Stored data —
* * * * * * * * *

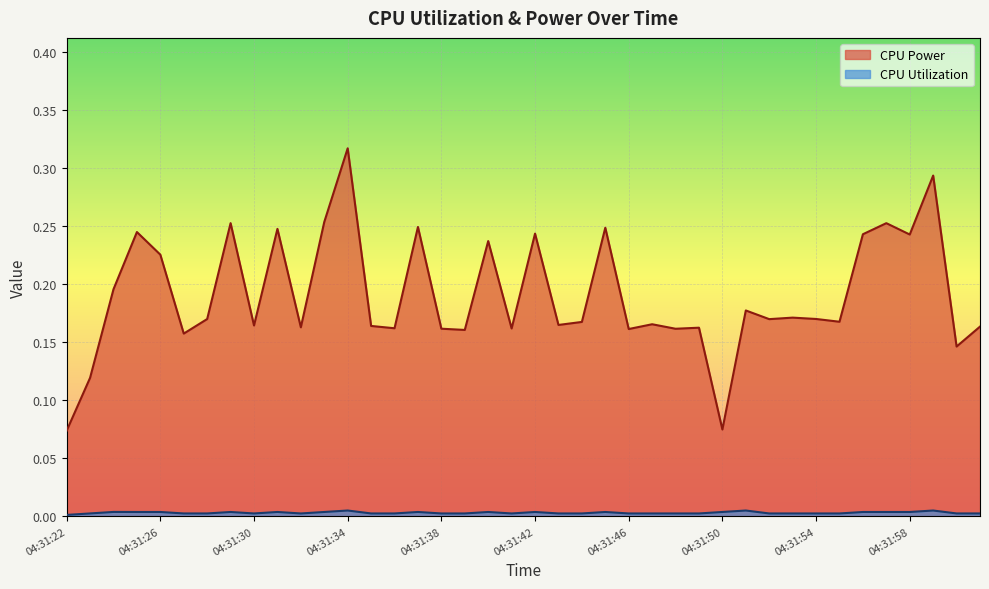

True or false: CPU Power and CPU Utilization cross at least once.

False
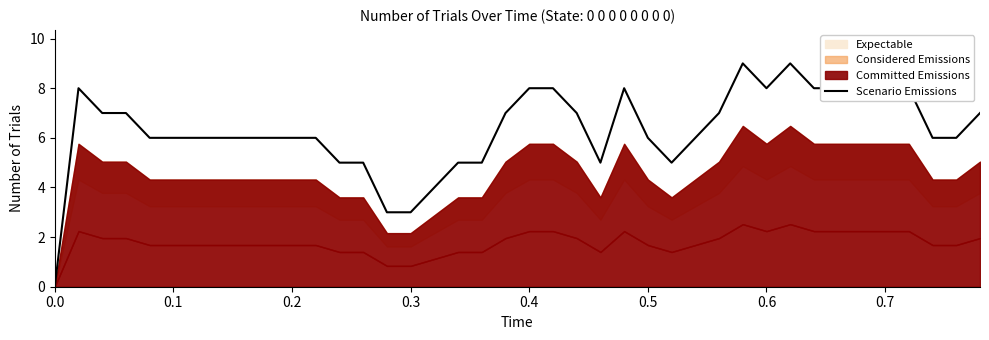

The chart shows a value of 2 at 25. True or false?

False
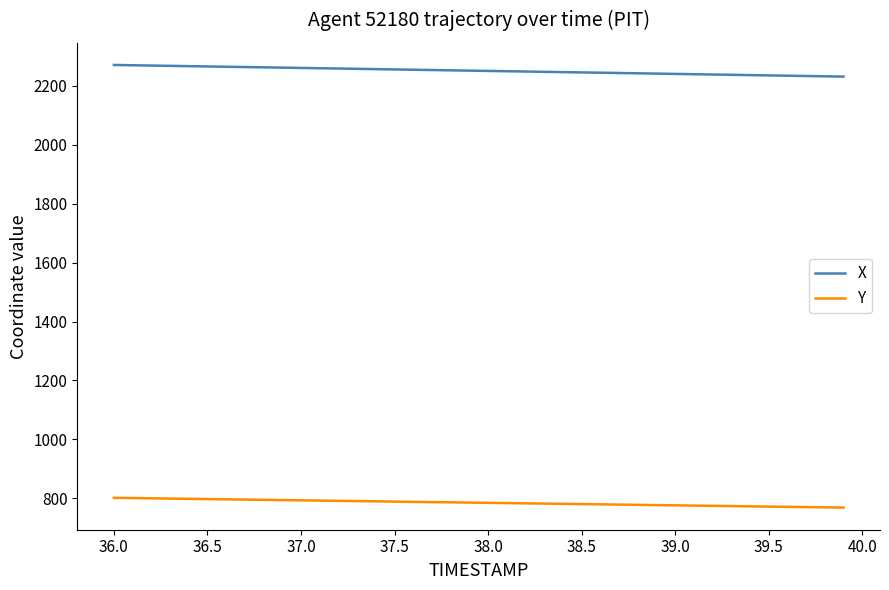

How many series are shown in this chart?

2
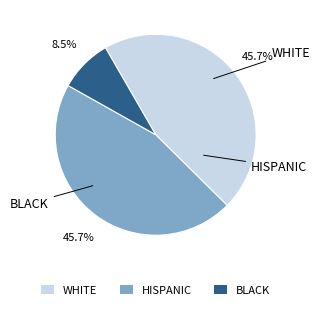

Is there any slice that represents more than half of the pie?

No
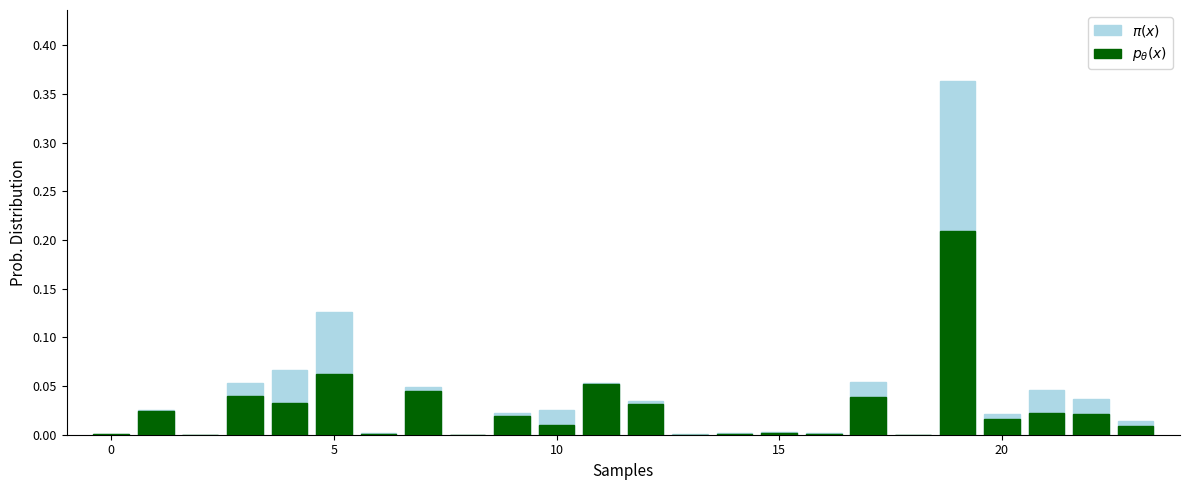

What is the label of the 14th bar from the left?

13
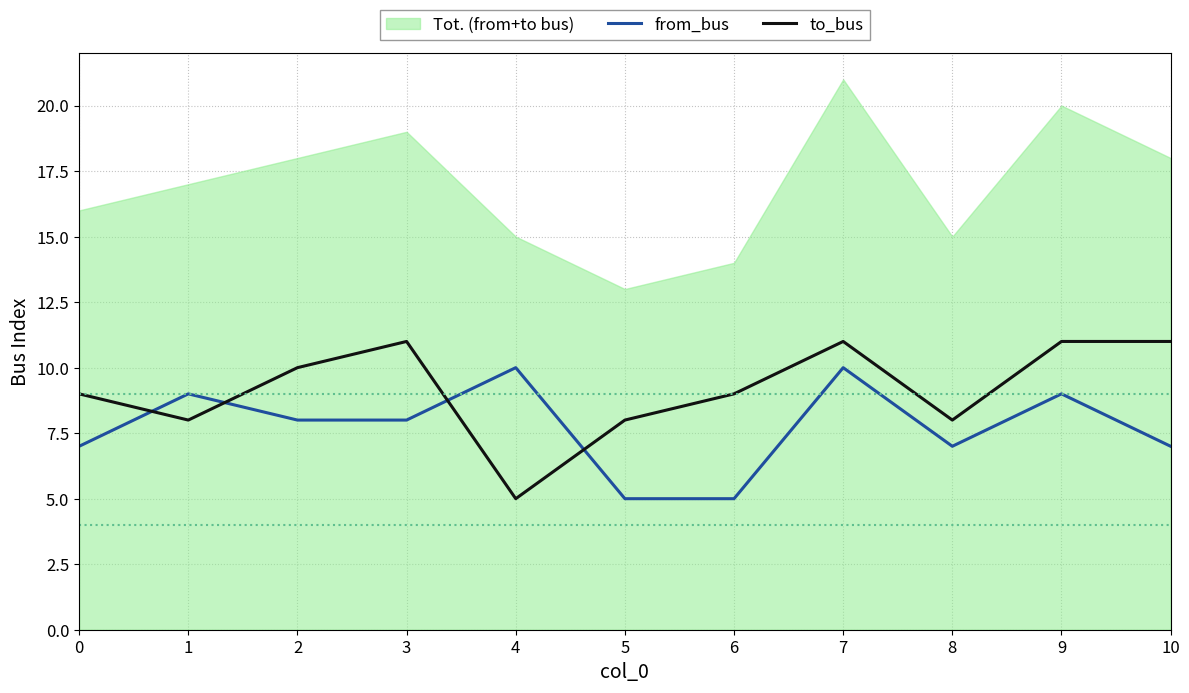

Where do from_bus and to_bus first cross each other?

0 and 1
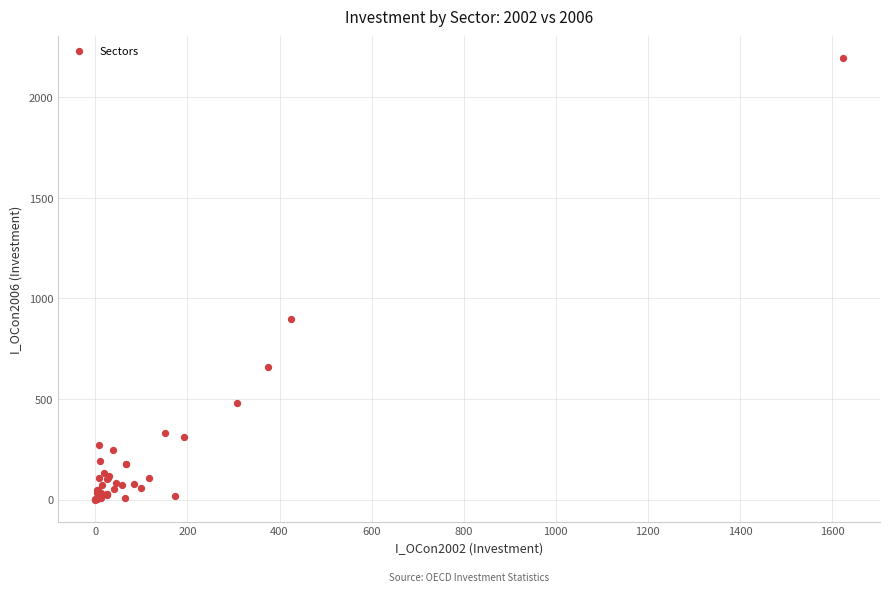

What Y value in the scatter plot is closest to 1097?

900.4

* * * * * * * * *

Please arrange the lines of all the entries above as a JSON list of strings, with one string for each line. Skip blank lines and leave the pictures out.

[
  "True or false: CPU Power and CPU Utilization cross at least once.",
  "False",
  "The chart shows a value of 2 at 25. True or false?",
  "False",
  "How many series are shown in this chart?",
  "2",
  "Is there any slice that represents more than half of the pie?",
  "No",
  "What is the label of the 14th bar from the left?",
  "13",
  "Where do from_bus and to_bus first cross each other?",
  "0 and 1",
  "What Y value in the scatter plot is closest to 1097?",
  "900.4"
]